Why The War Was Right

So, what do you think about it now?" it's a question I've been asked repeatedly over the past few weeks. The "it," of course, refers to the Iraq war. The war against Saddam may be over (mostly) on the banks of the Euphrates, but it's being refought on the banks of the Potomac and the Thames, indeed across much of the world. Well, here's my answer on whether I was wrong to have supported the use of military action against Saddam Hussein's regime.

Let me be honest: I thought that we would have found weapons of mass destruction in Iraq by now. We might still, but the United States has had hundreds of people looking through hundreds of suspected sites for six months. This lack of evidence should surprise the Bush administration, and should lead to a serious examination of prewar intelligence. After all, President Bush claimed that Iraq "possesses and produces chemical and biological weapons." Vice President Cheney went even further, claiming that Saddam's regime had "reconstituted nuclear weapons." The Defense Department assumed that Saddam's soldiers would fire chemical weapons at American troops, which is why they put in place elaborate and expensive countermeasures. Why not admit that these expectations were flawed?

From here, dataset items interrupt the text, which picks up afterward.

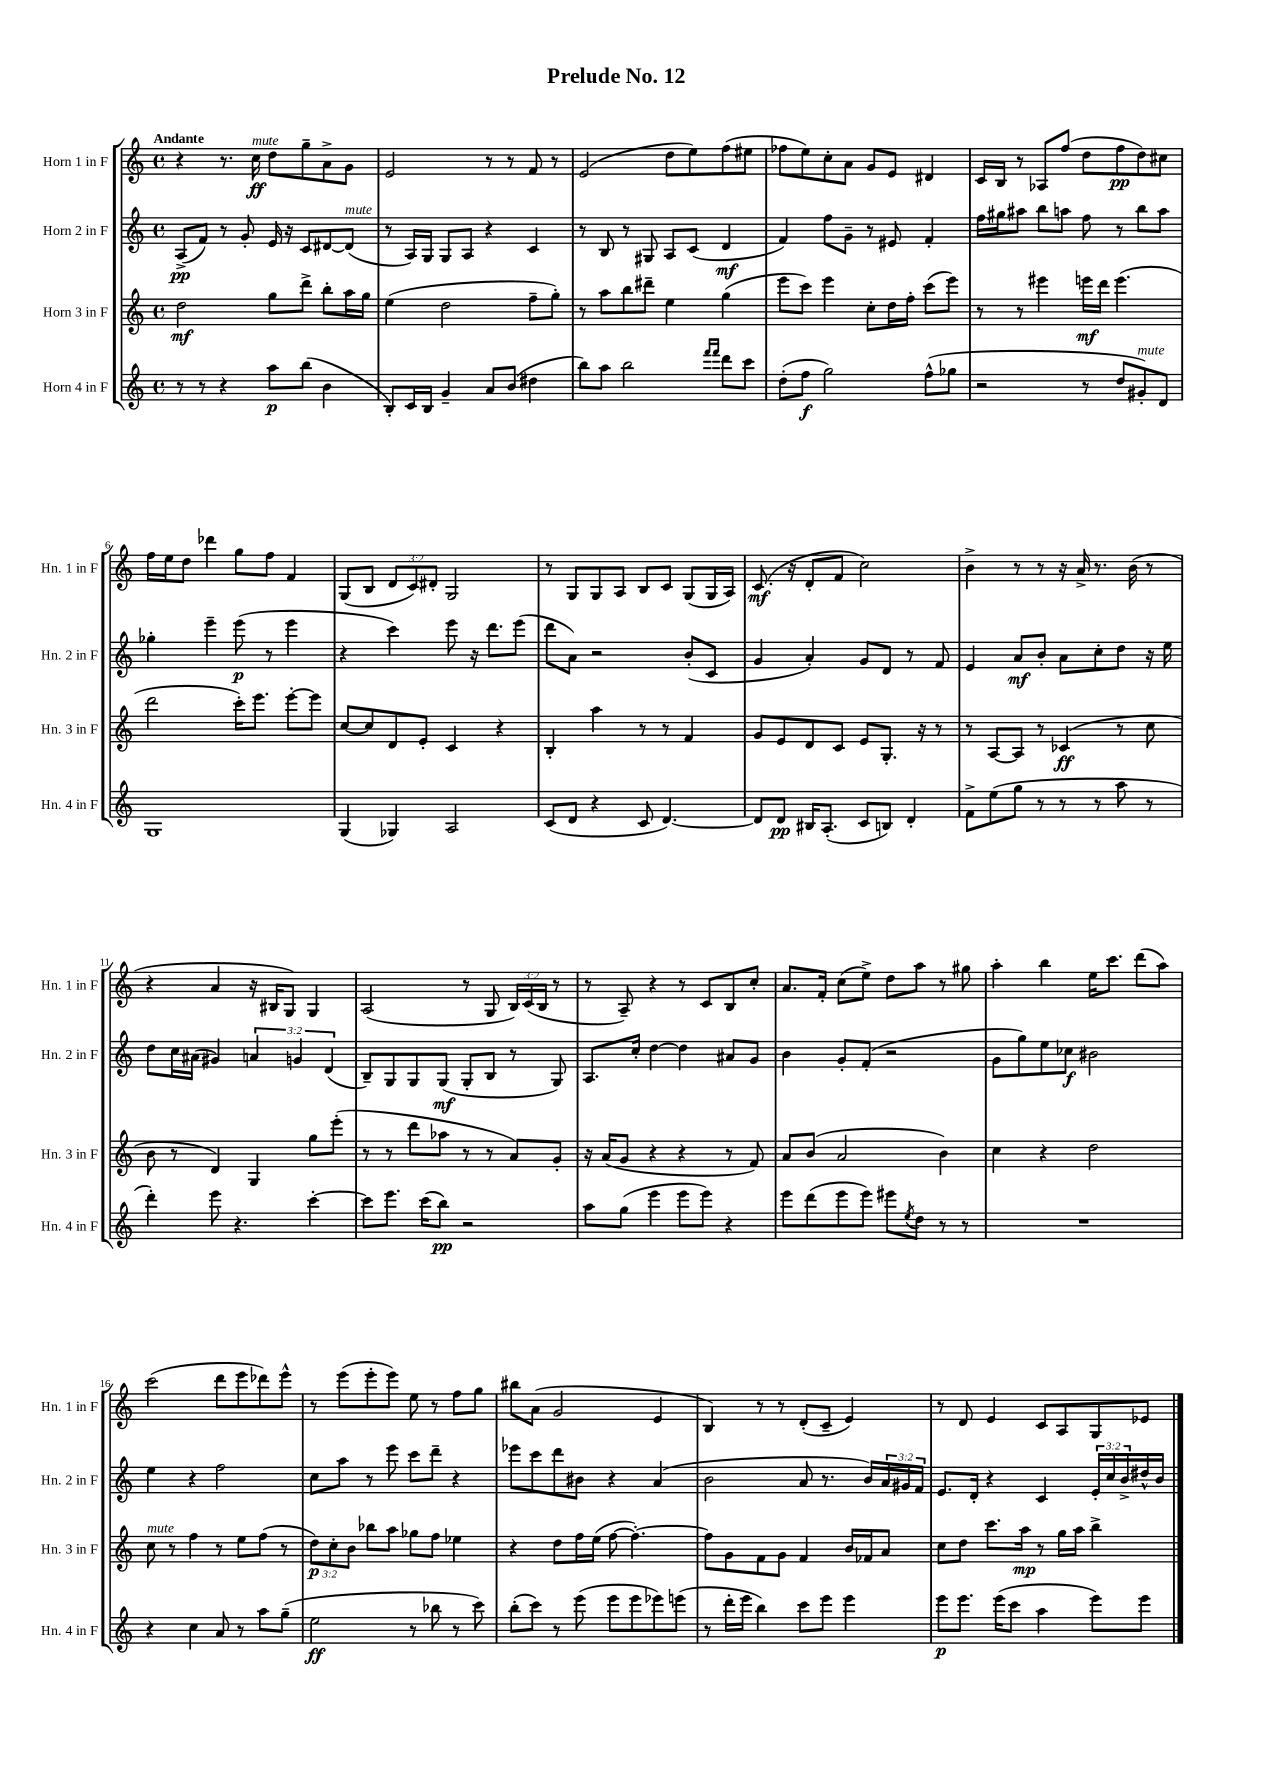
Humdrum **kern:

**kern	**kern	**kern	**kern
*staff4	*staff3	*staff2	*staff1
*clefG2	*clefG2	*clefG2	*clefG2
*k[]	*k[]	*k[]	*k[]
*M4/4	*M4/4	*M4/4	*M4/4
*met(c)	*met(c)	*met(c)	*met(c)
8r	2dd\	(8A^/L	4r
8r	.	8f/J)	.
4r	.	8r	8.r
.	.	8g'/	.
.	.	.	16cc\
8aa\L	8gg\L	16e/	8dd\L
.	.	16r	.
(8bb\J	8ddd^\J	8c/L	8gg~\
4b\	8bb'\L	[8d#/	8a^\
.	16aa\L	(8d#/]J	8g\J
.	16gg\JJ	.	.
=	=	=	=
8B'/L)	(4ee\	8r	2e/
16c/L	.	16A/LL)	.
16B/JJ	.	16G/JJ	.
4g~/	2dd\	8G/L	.
.	.	8A/J	.
8a/L	.	4r	8r
(8b/J	.	.	8r
4dd#\	8ff~\L	4c/	8f/
.	8gg'\J)	.	8r
=	=	=	=
8bb\L)	8r	8r	(2e/
8aa\J	8aa\L	8B/	.
2bb\	8bb\	8r	.
.	8ddd#~\J	8G#/	.
.	4ee\	8A/L	8dd\L
.	.	(8c/J	8ee\)
16qqfff/LL	.	.	.
16qqfff/JJ	.	.	.
8ddd\L	(4gg\	4d/	(8ff\
8ccc\J	.	.	8ee#\J
=	=	=	=
(8dd'\L	8eee\L	4f/)	8ff-\L
8ff\J	8ccc\J)	.	8ee\)
2gg\)	4eee\	8ff\L	8cc'\
.	.	8g~\J	8a\J
.	8cc'\L	8r	8g/L
.	16dd\L	8e#/	8e/J
.	16ff'\JJ	.	.
(8ff^^\L	(8ccc\L	4f'/	4d#/
8gg-\J	8eee\J)	.	.
=	=	=	=
2r	8r	16ff\LL	16c/LL
.	.	16gg#\J	16B/JJ
.	8r	8aa#\J	8r
.	4eee#\	8bb\L	8A-/L
.	.	8aa\J	(8ff/J
8r	16eee\LL	8ff\	8dd\L
.	16ddd\JJ	.	.
8dd/L	(4.eee\	8r	8ff\
8g#'/)	.	8bb\L	8dd\)
8d/J	.	8aa\J	8cc#\J
=	=	=	=
1G	2ddd\	4gg-'\	16ff\LL
.	.	.	16ee\J
.	.	.	8dd\J
.	.	4eee~\	4ddd-\
.	16ccc'\LK)	(8eee\	8gg\L
.	8.eee\J	.	.
.	.	8r	8ff\J
.	[8eee'\L	4eee\	4f/
.	8eee\]J	.	.
=	=	=	=
(4G/	[8cc/L	4r	(8G/L
.	8cc/]	.	8B/J
4G-/)	8d/	4ccc\)	12d/L
.	.	.	12c/)
.	8e'/J	.	.
.	.	.	12d#'/J
2A/	4c/	8eee\	2G/
.	.	16r	.
.	.	8.ddd\L	.
.	4r	.	.
.	.	(8eee\J	.
=	=	=	=
(8c/L	4B'/	8ddd\L	8r
8d/J	.	8a\J)	8G/L
4r	4aa\	2r	8G/
.	.	.	8A/J
8c/	8r	.	8B/L
[4.d/)	8r	.	8c/J
.	4f/	(8b'/L	(8G/L
.	.	8c/J	16G/L
.	.	.	16A/JJ)
=	=	=	=
8d/]L	8g/L	4g/	(8.c/
8d/J	8e/	.	.
.	.	.	16r
16B#/LK	8d/	4a'/)	8d'/L
(8.A'/J	.	.	.
.	8c/J	.	8f/J
8c/L	8e/L	8g/L	2cc\)
8B/J)	8.G'/J	8d/J	.
4d'/	.	8r	.
.	16r	.	.
.	8r	8f/	.
=	=	=	=
8f^\L	8r	4e/	4b^\
(8ee\	[8A/L	.	.
8gg\J	8A/]J	8a/L	8r
8r	8r	8b'/J	8r
8r	(4c-/	8a\L	16r
.	.	.	16a^/
8r	.	8cc'\	8.r
8aa\	8r	8dd\J	.
.	.	.	(16b\
8r	8cc\	16r	8r
.	.	16ee\	.
=	=	=	=
4ddd'\)	8b\	8dd\L	4r
.	8r	16cc\L	.
.	.	(16a#\JJ	.
8eee\	4d/)	4g#/)	4a/
4.r	.	.	.
.	4G/	6a/	16r
.	.	.	16B#/LK
.	.	.	8G/J)
.	.	6g/	.
[4ccc'\	8gg\L	.	4G/
.	.	(6d/	.
.	(8eee'\J	.	.
=	=	=	=
8ccc\]L	8r	8B~/L)	(2A/
8.eee\J	8r	8G/	.
.	8ddd\L	8G/	.
(16ccc\LK	.	.	.
8bb\J)	8aa-\J	(8G/J	.
2r	8r	8G'/L	8r
.	8r	8B/J	8G/
.	8a/L)	8r	24B/LL)
.	.	.	(24c/
.	.	.	24B/JJ
.	8g'/J	8G/)	8r
=	=	=	=
8aa\L	16r	8.A/L	8r
.	(16a/LK	.	.
(8gg\J	8g/J	.	8A~/)
.	.	16cc'/Jk	.
4eee\	4r	[4dd\	4r
8eee\L	4r	4dd\]	8r
8eee\J)	.	.	8c/L
4r	8r	8a#/L	8B/
.	8f/)	8g/J	8cc'/J
=	=	=	=
8eee\L	8a/L	4b\	8.a/L
(8ddd\	(8b/J	.	.
.	.	.	16f'/Jk
8eee\	2a/	8g'/L	(8cc\L
8eee\J)	.	(8f'/J	8ee^\J)
8eee#\L	.	2r	8dd\L
8qee/	.	.	.
8dd\J	.	.	8aa\J
8r	4b\)	.	8r
8r	.	.	8gg#\
=	=	=	=
1r	4cc\	8g\L	4aa'\
.	.	8gg\)	.
.	4r	8ee\	4bb\
.	.	8cc-\J	.
.	2dd\	2b#\	16ee\LK
.	.	.	8.ccc\J
.	.	.	(8ddd\L
.	.	.	8aa\J)
=	=	=	=
4r	8cc\	4ee\	(2ccc\
.	8r	.	.
4cc\	4ff\	4r	.
8a/	8r	2ff\	8ddd\L
8r	8ee\L	.	8eee\
8aa\L	(8ff\J	.	8ddd-\)
(8gg~\J	8r	.	8eee^^\J
=	=	=	=
2ee\	12dd\L)	8cc\L	8r
.	12cc'\	.	.
.	.	8aa\J	(8eee\L
.	12b\J	.	.
.	8bb-\L	8r	8eee'\
.	8aa\J	8eee\	8eee\J)
8r	8gg-\L	8ccc\L	8ee\
8bb-\	8ff\J	8ddd~\J	8r
8r	4ee-\	4r	8ff\L
8ccc\)	.	.	8gg\J
=	=	=	=
(8bb'\L	4r	8eee-\L	8bb#\L
8ccc\J)	.	8ccc\	(8a\J
8r	8dd\L	8ddd\	2g/
(8eee\	16ff\L	8b#\J	.
.	(16ee\JJ	.	.
8eee\L	[8ff\	4r	.
8eee\	4.ff'\_)	.	.
8eee-\)	.	(4a/	4e/
(8eee\J	.	.	.
=	=	=	=
8r	8ff\]L	2b\	4B/)
16ddd'\LL	8g\	.	.
16eee\JJ	.	.	.
4bb\)	8f\	.	8r
.	8g\J	.	8r
8ccc\L	4f/	8a/	(8d'/L
8eee\J	.	8.r	8c~/J
4eee\	16b/LL	.	4e/)
.	16f-/J	16b/LL)	.
.	8a/J	24a/	.
.	.	24g#/	.
.	.	24f/JJ	.
=	=	=	=
8eee\L	8cc\L	8.e/L	8r
8.eee\J	8dd\J	.	8d/
.	.	16d'/Jk	.
.	8.ccc\L	4r	4e/
(16eee\LK	.	.	.
8ccc\J	.	.	.
.	16aa\Jk	.	.
4aa\	8r	4c/	8c/L
.	16gg\LL	.	8A/
.	16aa\JJ	.	.
8eee\L)	4bb^\	24e'/LL	8G/
.	.	24cc/	.
.	.	24b^/	.
8eee\J	.	16dd#^^/	8e-/J
.	.	16b/JJ	.
==	==	==	==
*-	*-	*-	*-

Instead of a postmortem, the administration has been spinning wildly, usually quoting three or four lines from weapons hunter David Kay's report as evidence that it was right all along. In fact, the Kay report attests that Saddam was actively attempting to develop weapons of mass destruction. This is important but hardly surprising. It was not Saddam's intentions that we were trying to divine--those were obvious. (That's why even the perfidious French voted 17 times in the Security Council to sanction him.) It was Saddam's capabilities--the success of these efforts--that were at issue. And on that score, Kay's report rejects most prewar estimates. He notes that Saddam's nuclear program was "tentative" and "rudimentary," with no significant efforts to produce weapons or fissile material since 1998. He found no evidence of a "large, centrally-controlled" chemical-weapons program. All in all, the picture is one of a much smaller, cruder program than most experts had expected.

As it happens, I was not one of those who thought Saddam's weapons were the main reason to wage war. In the column in which I came out in favor of military action, in August 2002, I wrote, "The threat Iraq poses is not overwhelming--yet. Saddam's chemical and biological arsenal is difficult to use... and there is no evidence that he has any links with Al Qaeda. But he is a potential threat, particularly if he manages to acquire nuclear weapons. Given leaky sanctions, at some point the world will have to deal with Saddam, nuclear-armed and dangerous. Why not now, when he is weak?"

Those who now oppose the war must recognize that there was no stable status quo on Iraq. The box that Saddam Hussein had been in was collapsing. Saddam's neighbors, as well as France and Russia, were actively subverting the sanctions against Iraq. And yet, while the regime was building palaces, the restrictions on Iraqi trade had a terrible side effect. UNICEF estimated that the containment of Iraq was killing about 36,000 Iraqis a year, 24,000 of them children under the age of 5. In other words, a month of sanctions was killing far more Iraqis than a week of the war did. This humanitarian catastrophe was being broadcast nightly across the Arab world. Policy on Iraq was broken. We had to move one way or the other. Either we could lift sanctions and welcome Saddam back into the community of nations, or we could rid Iraq and the world of one of the most evil dictatorships of modern times. One of The New York Times's best war correspondents, John Burns, made this latter point as well as anyone: "Terror, totalitarian states and their ways are nothing new to me," he said in an interview, "but I felt from the start that [Iraq] was in a category by itself."

Iraq was a threat, but more important, it was an opportunity. "A pre-emptive invasion of a country gives one pause," I wrote in that August 2002 column, "but there is another massive benefit to it. Done right, an invasion would be the single best path to reform the Arab world. The roots of Islamic terror reside in the dysfunctional politics of the region, where failure and repression have produced fundamentalism and violence. Were Saddam's totalitarian regime to be replaced by a state that respected human rights, enforced the rule of law and created a market economy, it could begin to transform that world." I still believe that.

So, no, I have no regrets that we toppled Saddam Hussein. I do have regrets about how we have handled the world, the diplomacy, the war and, most important, the afterwar. We took care of the threat, but we are bungling the opportunity.